47 U.S.C. § 227(b)(1), (b)(2) (emphasis added). So in § 227(b)(2), Congress expressly (1) mandates that the FCC prescribe regulations to implement the subsection, and (2) gives the FCC the power to exempt prerecorded, commercial calls from the general prohibition on prerecorded calls to a residential phone line.

In 1992, the FCC began and completed the notice-and-comment “rulemaking mandated by the statute,” in which it, among other things, “define[d] the contours of statutorily permissible exemptions to the prohibitions of the statute.” Notice of Proposed Rulemaking, 7 FCC Rcd. 2736, ¶ 1 (Apr. 17, 1992) (hereinafter 1992 NPRM); accord in re Rules and Regulations Implementing the Telephone Consumer Protection Act of 1991, 7 FCC Rcd. 8752,¶¶ 2–5 (Oct. 16, 1992) (hereinafter 1992 Report and Order). The FCC exemptedprerecorded calls “that [are] made for a commercial purpose but do[ ] not include the transmission of any unsolicited advertisement.” 347 C.F.R. § 64.1200(c)(2) (1992); accord 1992 Report and Order ¶ 5, Appendix B. In formulating this rule, the FCC reasoned that [s]ome messages, albeit commercial in nature, do not seek to sell a product or service and do not tread heavily upon privacy concerns.” 1992 NPRM ¶ 11.

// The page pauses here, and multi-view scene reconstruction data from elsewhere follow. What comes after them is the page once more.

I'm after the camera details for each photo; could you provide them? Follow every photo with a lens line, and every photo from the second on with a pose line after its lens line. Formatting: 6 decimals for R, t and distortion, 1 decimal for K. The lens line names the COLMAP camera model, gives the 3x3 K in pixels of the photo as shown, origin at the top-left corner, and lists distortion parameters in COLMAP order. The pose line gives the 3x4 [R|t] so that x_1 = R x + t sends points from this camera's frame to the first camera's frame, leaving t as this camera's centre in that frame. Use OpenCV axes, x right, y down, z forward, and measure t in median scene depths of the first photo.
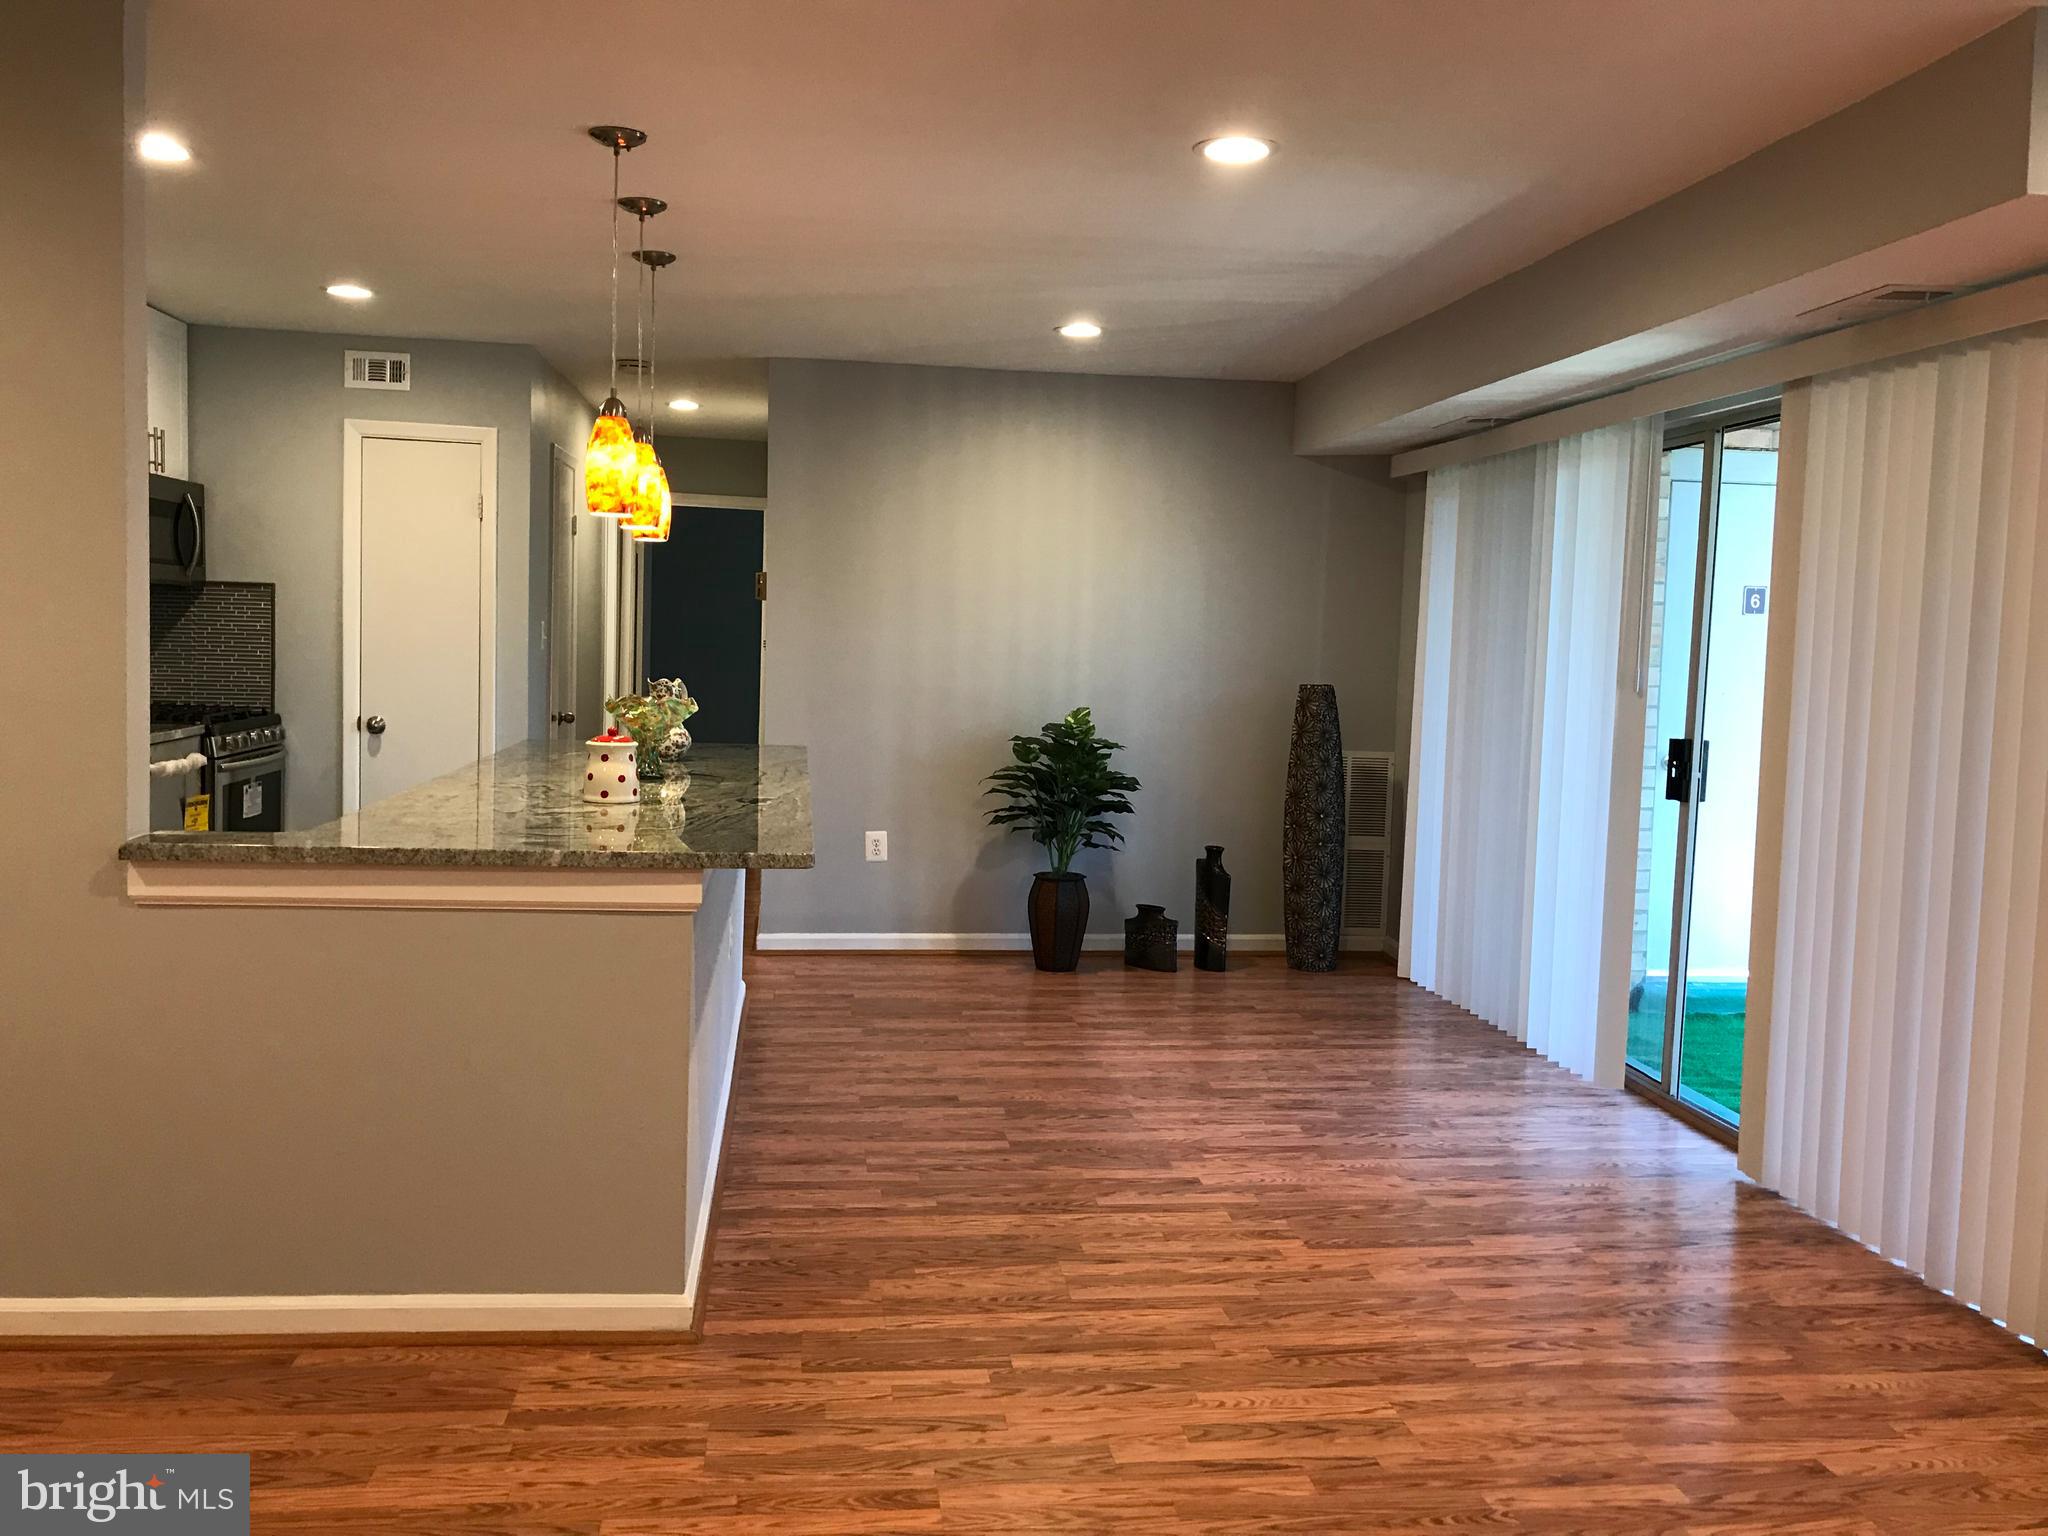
lens RADIAL K [[1684.1, 0, 1031.0], [0, 1684.1, 761.7], [0, 0, 1]] dist [0.006711, 0.000584]
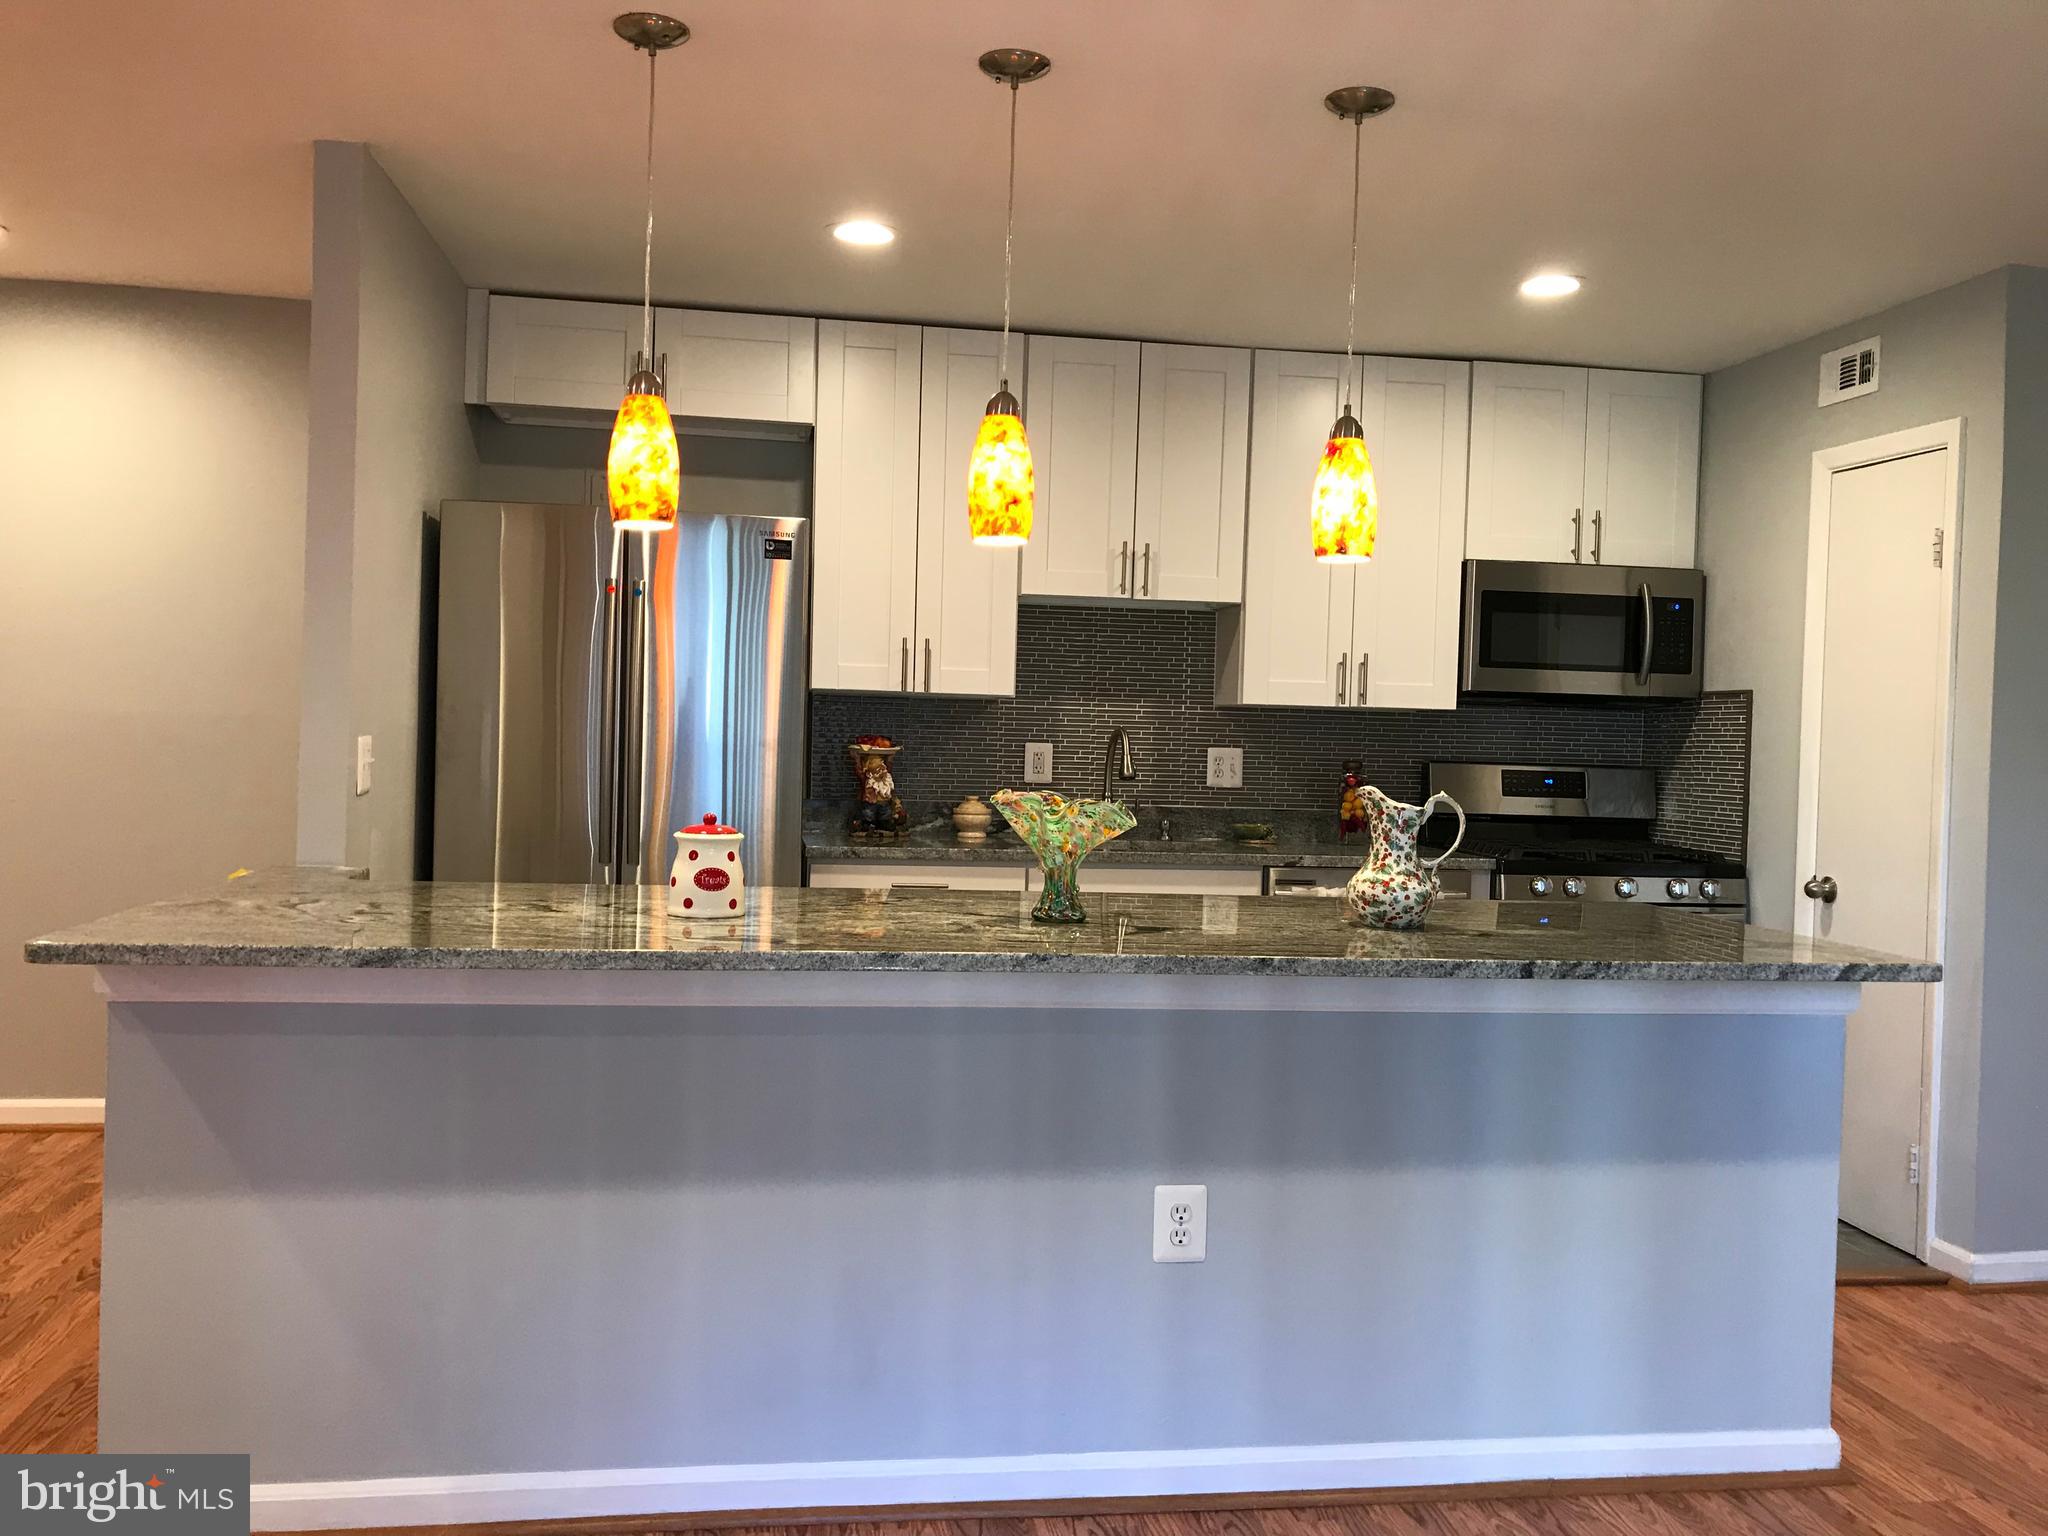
lens RADIAL K [[1683.1, 0, 968.3], [0, 1683.1, 776.3], [0, 0, 1]] dist [0.006006, -0.003432]
pose [[0.018827, -0.003593, -0.999816, 0.455996], [-0.107170, 0.994225, -0.005591, -0.042628], [0.994062, 0.107256, 0.018333, 1.026358]]
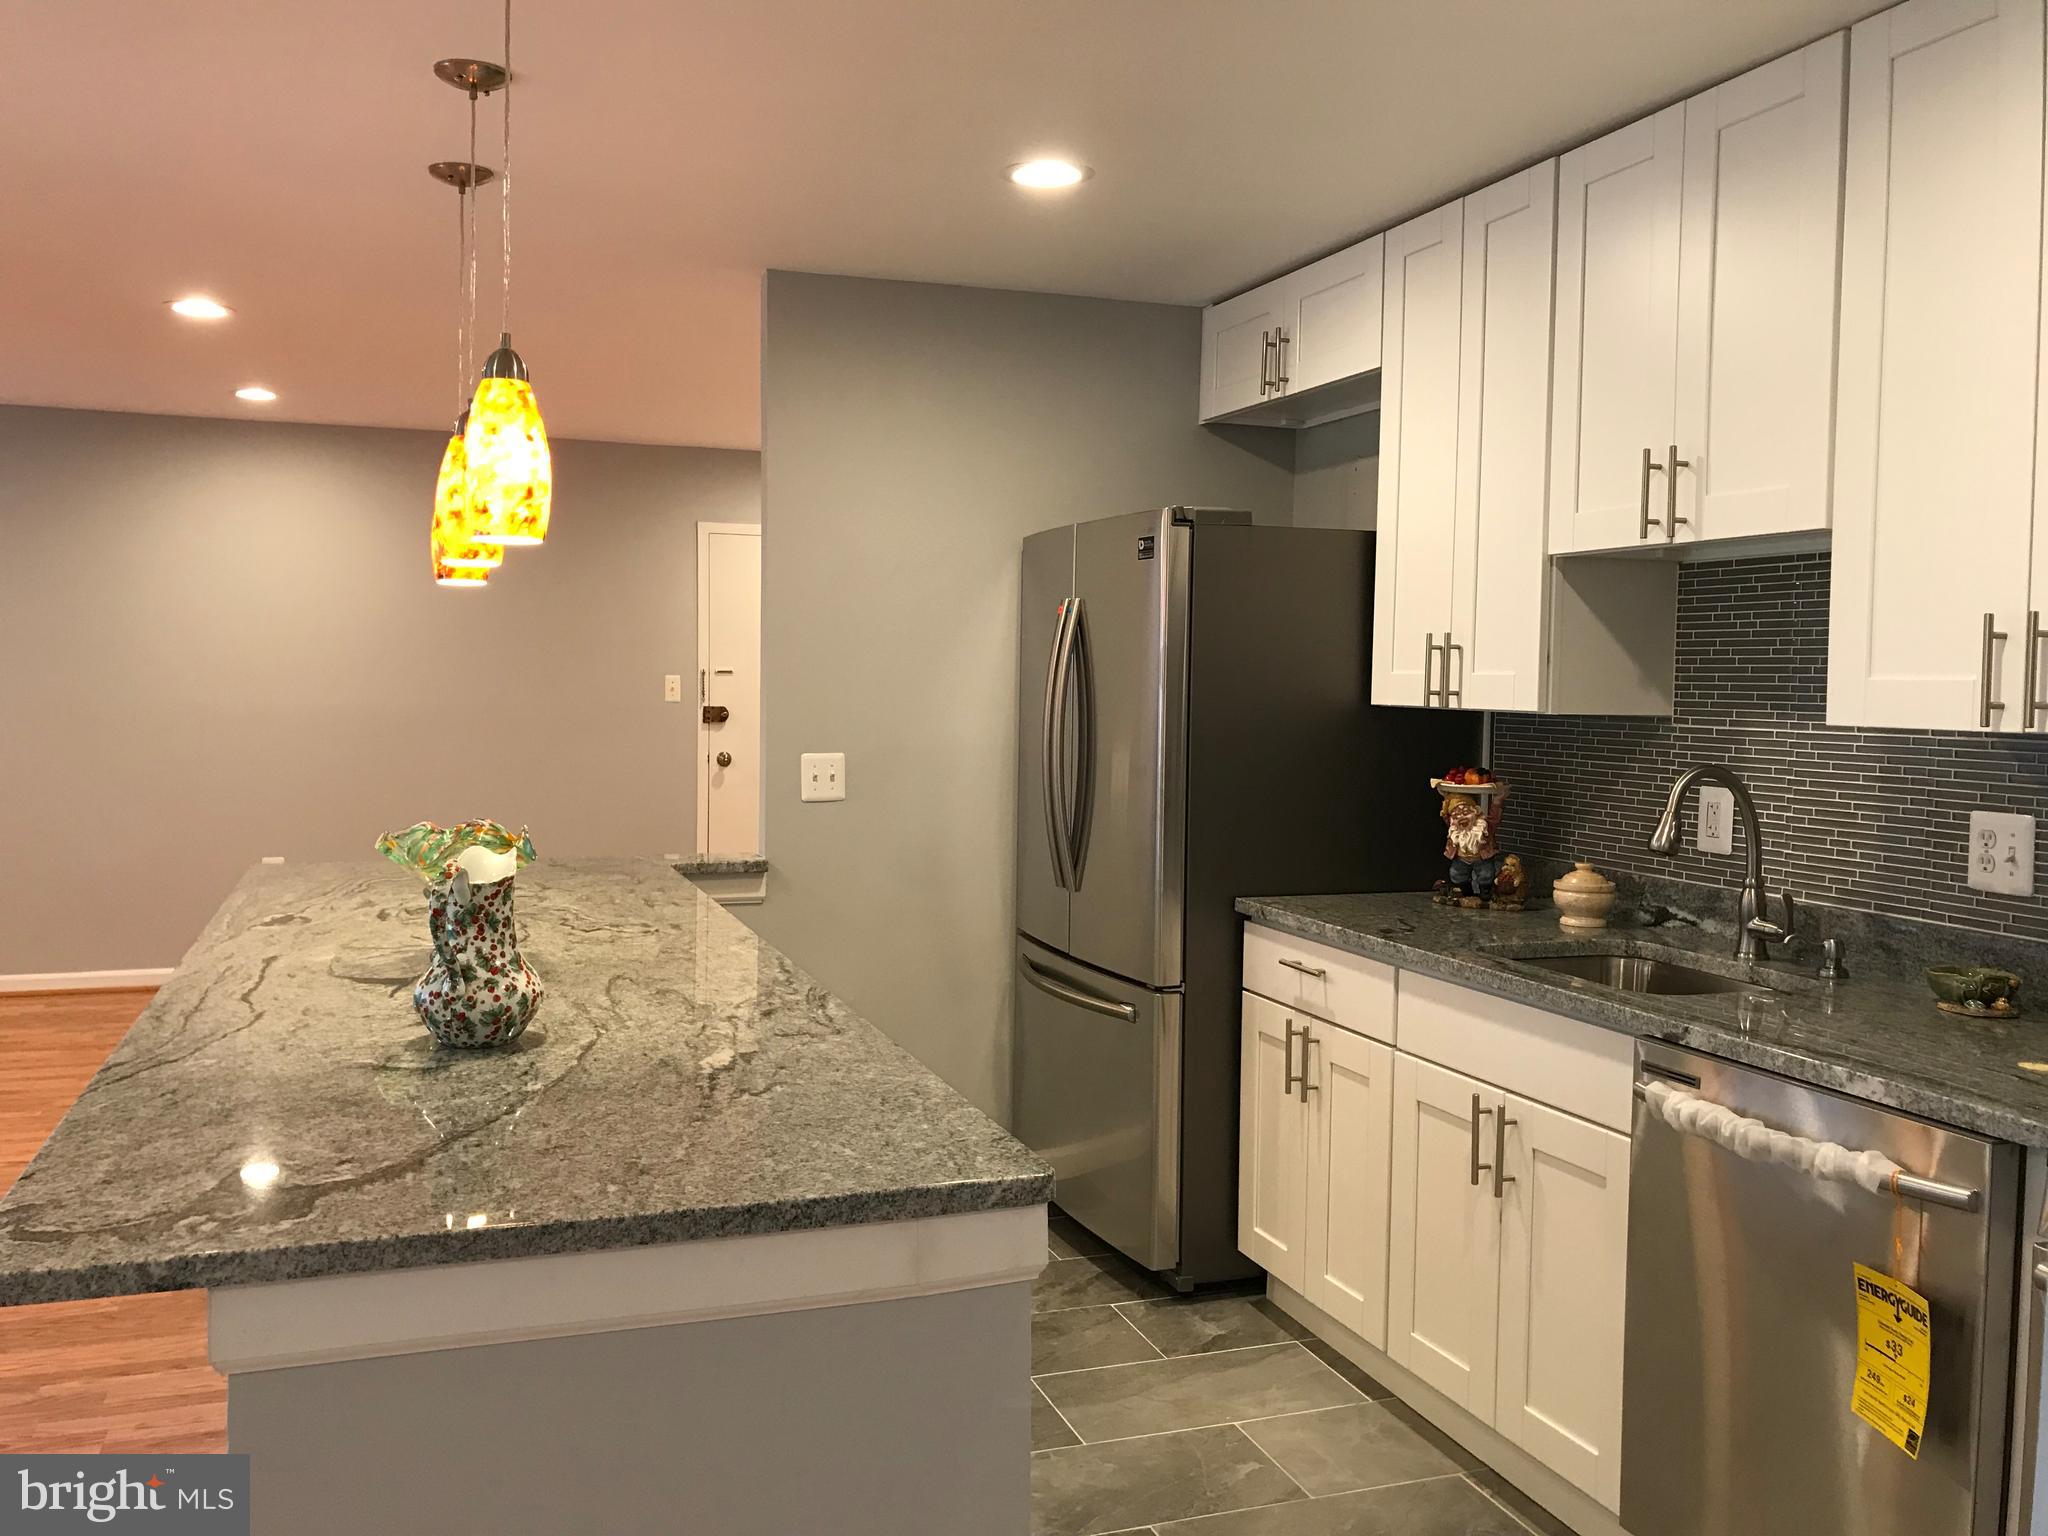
lens RADIAL K [[1744.2, 0, 985.8], [0, 1744.2, 759.9], [0, 0, 1]] dist [0.026382, 0.007833]
pose [[-0.980835, -0.032987, -0.192026, -0.321802], [-0.057353, 0.990779, 0.122753, -0.171451], [0.186207, 0.131413, -0.973683, 1.812748]]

In April 2000, a member of the public, Robert Biggerstaff, asked the FCC to clarify its exemption decision in several respects, including how it applied to prerecorded calls from television and radio stations. Biggerstaff noted that television and radio stations use recorded messages to solicit consumers to tune into their broadcasts. He argued that these prerecorded calls should not be exempt from § 227(b)'s prohibitions, reasoning that radio and TV stations are commercial entertainment “services” and make money from the viewers even if the consumer is not paying the station directly for the “service,” and the viewers receive advertising when they tune in.

The FCC addressed Biggerstaff's request along with many other matters in its new notice-and-comment rulemaking that began in 2002 and was completed in 2003. Notice of Proposed Rulemaking, 17 FCC Rcd. 17459, ¶¶ 1, 13, n.122 (Sept. 18, 2002) (hereinafter 2002 NPRM); In re Rules and Regulations Implementing the Telephone Consumer Protection Act of 1991, 18 FCC Rcd. 14014 (July 3, 2003) (hereinafter 2003 Report and Order). The FCC's decision to reevaluate these rules, which entails public input, was related to heightened privacy concerns prompted by advances in technology, changes in telemarketing practices, and increases in the amount of telemarketing. 2002 NPRM ¶¶ 1, 7, 11.